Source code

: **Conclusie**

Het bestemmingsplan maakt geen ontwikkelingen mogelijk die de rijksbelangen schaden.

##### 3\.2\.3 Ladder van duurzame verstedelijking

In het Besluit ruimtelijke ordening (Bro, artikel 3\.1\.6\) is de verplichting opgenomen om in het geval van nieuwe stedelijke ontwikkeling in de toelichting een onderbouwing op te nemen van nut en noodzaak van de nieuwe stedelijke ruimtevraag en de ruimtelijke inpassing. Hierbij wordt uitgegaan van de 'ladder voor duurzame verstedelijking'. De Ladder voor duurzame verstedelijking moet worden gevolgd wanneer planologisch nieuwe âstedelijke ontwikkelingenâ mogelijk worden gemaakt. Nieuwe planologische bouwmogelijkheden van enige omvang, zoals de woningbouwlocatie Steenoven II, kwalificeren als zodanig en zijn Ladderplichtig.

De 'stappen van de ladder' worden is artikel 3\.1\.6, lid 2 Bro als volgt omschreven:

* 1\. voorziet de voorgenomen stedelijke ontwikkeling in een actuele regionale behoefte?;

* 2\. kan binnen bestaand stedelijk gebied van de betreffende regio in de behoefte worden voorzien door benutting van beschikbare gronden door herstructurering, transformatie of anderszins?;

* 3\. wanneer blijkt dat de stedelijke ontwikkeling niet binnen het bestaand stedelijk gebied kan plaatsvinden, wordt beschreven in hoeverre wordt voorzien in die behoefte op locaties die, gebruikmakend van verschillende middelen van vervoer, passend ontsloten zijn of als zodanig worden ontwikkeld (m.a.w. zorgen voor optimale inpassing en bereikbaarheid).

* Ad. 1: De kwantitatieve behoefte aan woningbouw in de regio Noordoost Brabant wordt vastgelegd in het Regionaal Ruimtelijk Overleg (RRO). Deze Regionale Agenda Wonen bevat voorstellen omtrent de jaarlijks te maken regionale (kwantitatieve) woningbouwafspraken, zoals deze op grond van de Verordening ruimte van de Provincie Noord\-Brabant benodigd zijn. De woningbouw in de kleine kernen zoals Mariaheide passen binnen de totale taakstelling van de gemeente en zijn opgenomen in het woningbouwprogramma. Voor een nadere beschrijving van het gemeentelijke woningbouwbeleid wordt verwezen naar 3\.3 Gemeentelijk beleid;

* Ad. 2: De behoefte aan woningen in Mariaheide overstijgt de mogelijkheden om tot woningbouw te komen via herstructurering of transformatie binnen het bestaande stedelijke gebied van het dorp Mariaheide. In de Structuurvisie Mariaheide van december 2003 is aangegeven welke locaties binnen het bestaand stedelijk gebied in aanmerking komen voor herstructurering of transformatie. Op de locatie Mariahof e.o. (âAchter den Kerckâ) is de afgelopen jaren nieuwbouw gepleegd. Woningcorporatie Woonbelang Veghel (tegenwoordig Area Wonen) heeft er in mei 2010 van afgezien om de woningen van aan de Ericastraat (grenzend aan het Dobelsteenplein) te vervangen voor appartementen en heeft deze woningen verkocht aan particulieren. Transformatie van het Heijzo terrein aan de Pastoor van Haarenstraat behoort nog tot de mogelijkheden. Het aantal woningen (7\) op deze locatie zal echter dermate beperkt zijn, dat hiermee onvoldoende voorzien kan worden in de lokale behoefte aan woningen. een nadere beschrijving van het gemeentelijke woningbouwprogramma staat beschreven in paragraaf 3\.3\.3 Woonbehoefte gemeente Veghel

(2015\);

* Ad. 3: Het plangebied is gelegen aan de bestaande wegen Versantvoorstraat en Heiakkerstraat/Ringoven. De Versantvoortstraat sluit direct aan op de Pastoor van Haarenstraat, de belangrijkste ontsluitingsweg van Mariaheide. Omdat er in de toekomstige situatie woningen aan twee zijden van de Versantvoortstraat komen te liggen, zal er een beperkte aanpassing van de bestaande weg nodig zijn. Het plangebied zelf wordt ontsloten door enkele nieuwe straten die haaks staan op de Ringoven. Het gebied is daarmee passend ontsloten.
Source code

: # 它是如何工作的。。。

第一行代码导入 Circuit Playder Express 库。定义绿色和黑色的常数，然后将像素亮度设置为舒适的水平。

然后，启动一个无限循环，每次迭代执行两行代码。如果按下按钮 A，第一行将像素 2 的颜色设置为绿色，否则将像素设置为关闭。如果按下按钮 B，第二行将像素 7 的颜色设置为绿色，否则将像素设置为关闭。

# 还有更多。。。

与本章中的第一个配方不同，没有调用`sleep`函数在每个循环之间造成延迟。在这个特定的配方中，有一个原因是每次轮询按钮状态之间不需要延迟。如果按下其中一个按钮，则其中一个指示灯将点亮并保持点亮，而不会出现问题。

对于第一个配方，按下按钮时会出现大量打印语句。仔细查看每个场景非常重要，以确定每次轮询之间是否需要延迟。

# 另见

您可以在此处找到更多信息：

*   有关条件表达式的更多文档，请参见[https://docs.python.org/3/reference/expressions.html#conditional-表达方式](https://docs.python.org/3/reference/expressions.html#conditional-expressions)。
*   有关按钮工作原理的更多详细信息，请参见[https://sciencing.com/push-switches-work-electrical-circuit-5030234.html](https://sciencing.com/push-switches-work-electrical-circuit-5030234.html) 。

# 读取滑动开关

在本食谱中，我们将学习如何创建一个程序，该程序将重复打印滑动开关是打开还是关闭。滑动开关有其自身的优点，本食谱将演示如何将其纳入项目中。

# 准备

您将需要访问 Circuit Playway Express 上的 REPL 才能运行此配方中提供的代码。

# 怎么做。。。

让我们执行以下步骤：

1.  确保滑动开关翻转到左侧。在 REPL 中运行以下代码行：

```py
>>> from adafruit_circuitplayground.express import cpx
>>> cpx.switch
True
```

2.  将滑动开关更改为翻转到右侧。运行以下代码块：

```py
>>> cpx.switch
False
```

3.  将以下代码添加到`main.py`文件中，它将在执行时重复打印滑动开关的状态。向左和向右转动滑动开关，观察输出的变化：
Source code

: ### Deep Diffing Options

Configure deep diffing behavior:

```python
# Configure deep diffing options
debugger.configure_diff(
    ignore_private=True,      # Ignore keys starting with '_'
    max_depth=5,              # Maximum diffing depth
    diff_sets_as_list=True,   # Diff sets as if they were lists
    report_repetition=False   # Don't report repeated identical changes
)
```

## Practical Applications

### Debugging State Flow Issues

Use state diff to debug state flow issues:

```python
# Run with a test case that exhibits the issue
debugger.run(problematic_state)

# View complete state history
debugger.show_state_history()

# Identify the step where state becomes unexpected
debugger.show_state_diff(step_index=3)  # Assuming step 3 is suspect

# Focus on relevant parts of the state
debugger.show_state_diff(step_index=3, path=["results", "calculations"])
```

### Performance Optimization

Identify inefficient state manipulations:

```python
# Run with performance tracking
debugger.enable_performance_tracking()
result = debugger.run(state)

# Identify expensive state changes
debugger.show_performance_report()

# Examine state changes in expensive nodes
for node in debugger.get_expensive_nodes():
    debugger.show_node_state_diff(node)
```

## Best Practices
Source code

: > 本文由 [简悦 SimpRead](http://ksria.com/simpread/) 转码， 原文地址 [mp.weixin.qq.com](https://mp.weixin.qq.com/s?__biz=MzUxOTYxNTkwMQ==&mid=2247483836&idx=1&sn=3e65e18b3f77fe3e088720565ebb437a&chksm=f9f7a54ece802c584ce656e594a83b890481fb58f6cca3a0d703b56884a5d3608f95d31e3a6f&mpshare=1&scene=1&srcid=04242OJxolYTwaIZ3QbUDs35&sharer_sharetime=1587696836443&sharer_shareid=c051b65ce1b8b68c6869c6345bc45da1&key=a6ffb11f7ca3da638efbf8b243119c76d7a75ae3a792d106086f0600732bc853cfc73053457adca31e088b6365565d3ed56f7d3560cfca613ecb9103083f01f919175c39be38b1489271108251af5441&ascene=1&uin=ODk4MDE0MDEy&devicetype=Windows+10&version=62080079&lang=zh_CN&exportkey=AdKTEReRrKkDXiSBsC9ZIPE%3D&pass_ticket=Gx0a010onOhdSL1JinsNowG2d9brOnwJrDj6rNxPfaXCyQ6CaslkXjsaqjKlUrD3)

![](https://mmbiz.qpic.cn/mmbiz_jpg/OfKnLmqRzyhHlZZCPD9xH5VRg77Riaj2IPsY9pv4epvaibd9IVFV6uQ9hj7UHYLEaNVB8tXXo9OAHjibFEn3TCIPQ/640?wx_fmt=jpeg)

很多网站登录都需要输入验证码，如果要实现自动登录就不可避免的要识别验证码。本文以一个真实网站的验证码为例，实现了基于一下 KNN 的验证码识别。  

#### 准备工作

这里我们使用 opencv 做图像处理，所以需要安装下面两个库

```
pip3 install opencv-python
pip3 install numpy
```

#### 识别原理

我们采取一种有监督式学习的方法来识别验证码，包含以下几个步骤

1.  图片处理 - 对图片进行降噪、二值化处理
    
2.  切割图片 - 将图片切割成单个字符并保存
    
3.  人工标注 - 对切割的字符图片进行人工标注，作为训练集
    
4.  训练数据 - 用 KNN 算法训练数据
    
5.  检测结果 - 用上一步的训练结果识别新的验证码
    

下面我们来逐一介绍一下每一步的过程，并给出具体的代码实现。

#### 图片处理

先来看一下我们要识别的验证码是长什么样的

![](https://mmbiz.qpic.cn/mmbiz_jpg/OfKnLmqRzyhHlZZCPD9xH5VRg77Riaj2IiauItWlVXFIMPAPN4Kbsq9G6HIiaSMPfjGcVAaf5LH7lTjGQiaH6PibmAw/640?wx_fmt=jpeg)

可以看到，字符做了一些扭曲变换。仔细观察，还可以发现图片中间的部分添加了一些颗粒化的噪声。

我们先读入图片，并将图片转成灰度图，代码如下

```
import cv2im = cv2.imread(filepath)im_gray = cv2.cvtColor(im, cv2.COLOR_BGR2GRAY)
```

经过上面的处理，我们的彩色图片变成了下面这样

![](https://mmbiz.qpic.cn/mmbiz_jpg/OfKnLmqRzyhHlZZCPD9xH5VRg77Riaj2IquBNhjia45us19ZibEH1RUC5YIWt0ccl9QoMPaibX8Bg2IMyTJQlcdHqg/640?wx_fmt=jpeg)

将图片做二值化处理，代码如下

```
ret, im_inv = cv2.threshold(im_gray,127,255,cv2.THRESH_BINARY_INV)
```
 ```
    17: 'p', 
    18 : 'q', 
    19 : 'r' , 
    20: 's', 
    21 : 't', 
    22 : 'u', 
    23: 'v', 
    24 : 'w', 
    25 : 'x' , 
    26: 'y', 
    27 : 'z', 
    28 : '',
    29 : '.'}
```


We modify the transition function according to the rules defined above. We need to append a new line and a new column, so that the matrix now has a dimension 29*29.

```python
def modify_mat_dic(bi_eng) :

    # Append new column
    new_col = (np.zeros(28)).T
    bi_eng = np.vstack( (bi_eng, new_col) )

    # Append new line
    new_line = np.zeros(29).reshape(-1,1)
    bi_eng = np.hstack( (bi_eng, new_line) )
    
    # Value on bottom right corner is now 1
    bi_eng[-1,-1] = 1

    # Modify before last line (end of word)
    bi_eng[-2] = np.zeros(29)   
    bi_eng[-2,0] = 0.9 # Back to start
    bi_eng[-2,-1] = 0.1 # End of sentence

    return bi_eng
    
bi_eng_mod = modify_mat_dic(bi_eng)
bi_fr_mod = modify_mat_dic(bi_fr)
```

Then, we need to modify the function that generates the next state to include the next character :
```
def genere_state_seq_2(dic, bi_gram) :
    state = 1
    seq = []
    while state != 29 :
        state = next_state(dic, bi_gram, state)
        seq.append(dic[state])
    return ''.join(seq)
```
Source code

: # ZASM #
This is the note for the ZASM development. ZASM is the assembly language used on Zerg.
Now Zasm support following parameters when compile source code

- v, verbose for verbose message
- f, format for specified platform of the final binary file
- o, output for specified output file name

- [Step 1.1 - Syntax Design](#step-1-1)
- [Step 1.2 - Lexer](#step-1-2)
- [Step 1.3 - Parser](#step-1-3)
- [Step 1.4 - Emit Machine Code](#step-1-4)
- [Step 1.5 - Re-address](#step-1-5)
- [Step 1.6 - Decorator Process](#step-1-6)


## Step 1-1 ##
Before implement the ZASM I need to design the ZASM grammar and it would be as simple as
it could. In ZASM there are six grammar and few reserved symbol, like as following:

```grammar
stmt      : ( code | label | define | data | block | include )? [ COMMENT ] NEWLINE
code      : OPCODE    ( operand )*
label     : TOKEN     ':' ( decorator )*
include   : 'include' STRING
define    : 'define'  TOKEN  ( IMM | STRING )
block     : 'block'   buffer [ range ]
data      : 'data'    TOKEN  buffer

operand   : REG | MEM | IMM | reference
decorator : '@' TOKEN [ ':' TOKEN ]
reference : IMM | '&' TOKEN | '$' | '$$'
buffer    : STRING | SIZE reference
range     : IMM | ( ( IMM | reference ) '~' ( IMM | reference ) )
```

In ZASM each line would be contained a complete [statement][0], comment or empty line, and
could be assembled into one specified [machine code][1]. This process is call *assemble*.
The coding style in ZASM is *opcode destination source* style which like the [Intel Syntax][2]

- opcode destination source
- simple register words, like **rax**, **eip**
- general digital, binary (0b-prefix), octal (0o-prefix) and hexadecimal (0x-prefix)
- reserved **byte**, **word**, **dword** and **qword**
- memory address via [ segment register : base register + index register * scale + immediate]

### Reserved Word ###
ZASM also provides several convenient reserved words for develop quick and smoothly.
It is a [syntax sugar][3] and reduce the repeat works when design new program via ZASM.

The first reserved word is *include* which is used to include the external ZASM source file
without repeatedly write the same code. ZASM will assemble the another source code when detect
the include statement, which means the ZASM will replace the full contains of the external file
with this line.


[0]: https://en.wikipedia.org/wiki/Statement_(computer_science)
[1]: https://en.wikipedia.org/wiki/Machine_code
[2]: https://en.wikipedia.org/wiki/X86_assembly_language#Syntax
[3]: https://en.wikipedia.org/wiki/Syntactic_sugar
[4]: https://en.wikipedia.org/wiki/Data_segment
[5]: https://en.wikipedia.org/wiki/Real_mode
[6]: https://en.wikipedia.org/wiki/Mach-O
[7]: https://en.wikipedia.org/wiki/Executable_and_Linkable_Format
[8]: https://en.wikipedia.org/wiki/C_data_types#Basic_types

• Exercise details
Some lines in the data above hold the string "mmbiz". Find and copy each of them.

• Exercise answer
![](https://mmbiz.qpic.cn/mmbiz_jpg/OfKnLmqRzyhHlZZCPD9xH5VRg77Riaj2IPsY9pv4epvaibd9IVFV6uQ9hj7UHYLEaNVB8tXXo9OAHjibFEn3TCIPQ/640?wx_fmt=jpeg)
![](https://mmbiz.qpic.cn/mmbiz_jpg/OfKnLmqRzyhHlZZCPD9xH5VRg77Riaj2IiauItWlVXFIMPAPN4Kbsq9G6HIiaSMPfjGcVAaf5LH7lTjGQiaH6PibmAw/640?wx_fmt=jpeg)
![](https://mmbiz.qpic.cn/mmbiz_jpg/OfKnLmqRzyhHlZZCPD9xH5VRg77Riaj2IquBNhjia45us19ZibEH1RUC5YIWt0ccl9QoMPaibX8Bg2IMyTJQlcdHqg/640?wx_fmt=jpeg)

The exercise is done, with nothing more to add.